Aswajanews – Dinas Kesehatan (Dinkes) Kabupaten Ponorogo mencatat jumlah orang dengan gangguan jiwa (ODGJ) kategori berat di wilayahnya mencapai 2.188 orang pada 2025. Dari jumlah tersebut, dua orang diantaranya sempat dipasung oleh keluarganya karena membahayakan warga sekitar.
Kepala Bidang Pencegahan dan Pengendalian Penyakit Dinkes Ponorogo, Anik Setyorini, menjelaskan bahwa praktik pasung di Ponorogo terus berkurang dalam beberapa tahun terkahir. Tahun 2018 lalu, kasus ODGJ yang dipasang mencapai 14 orang, kini kasus pasung tinggal 2 orang saja yang akan segera terbebas dan menjalani rehabilitasi.
“Kalau dulu memang banyak yang dipasung. Tapi sampai sekarang ini sisa dua orang, dan itu masuk kategori re-pasung karena sebelumnya pernah dilepas karena membaik tapi kambuh lagi,” ujarnya kamis (5/1/2026).
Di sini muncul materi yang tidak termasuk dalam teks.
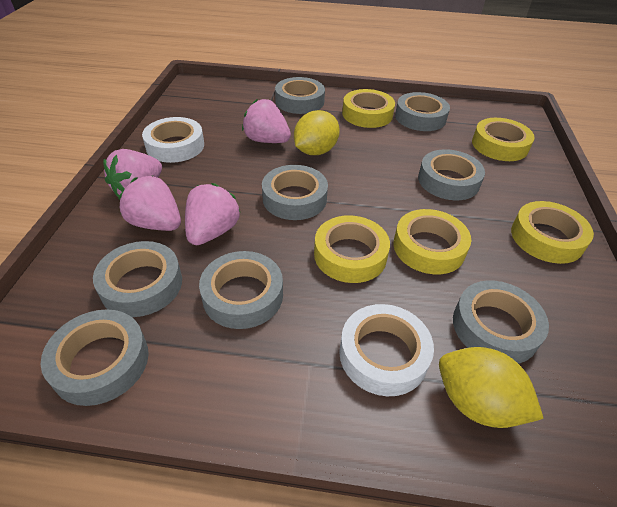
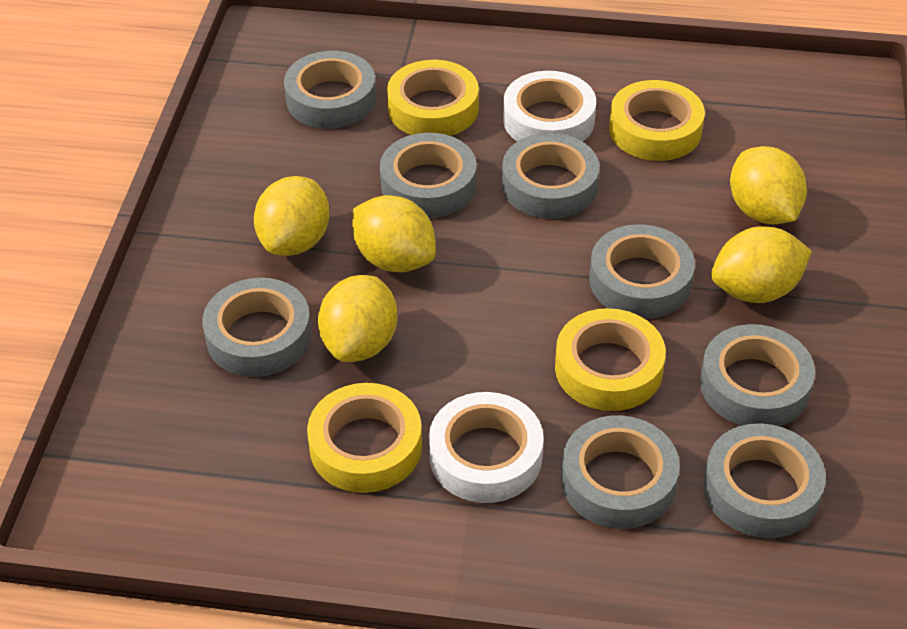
pink strawberry: 4 -> 0
yellow lemon: 2 -> 5
yellow tape: 5 -> 4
Untuk menangani kasus pasung yang masih ada, Anik menyebut pendekatan berbasis kekeluargaan jadi prioritas utama. Dalam prakteknya, setiap keluarga yang memiliki ODGJ dapat dirujuk ke Poli Kejiwaan Rumah Sakit Umum Daerah (RSUD) dr. Harjono atau Rumah Sakit Jiwa Menur Surabaya menggunakan fasilitas BPJS kesehatan.
Selain dua rekomendasi tersebut, Anik juga menyebut Pemkab Ponorogo memiliki fasilitas rehabilitasi ODGJ yang terletak di Desa Paringan, Kecamatan Jenangan, sebagai langkah awal penyembuhan secara gratis selama satu bulan.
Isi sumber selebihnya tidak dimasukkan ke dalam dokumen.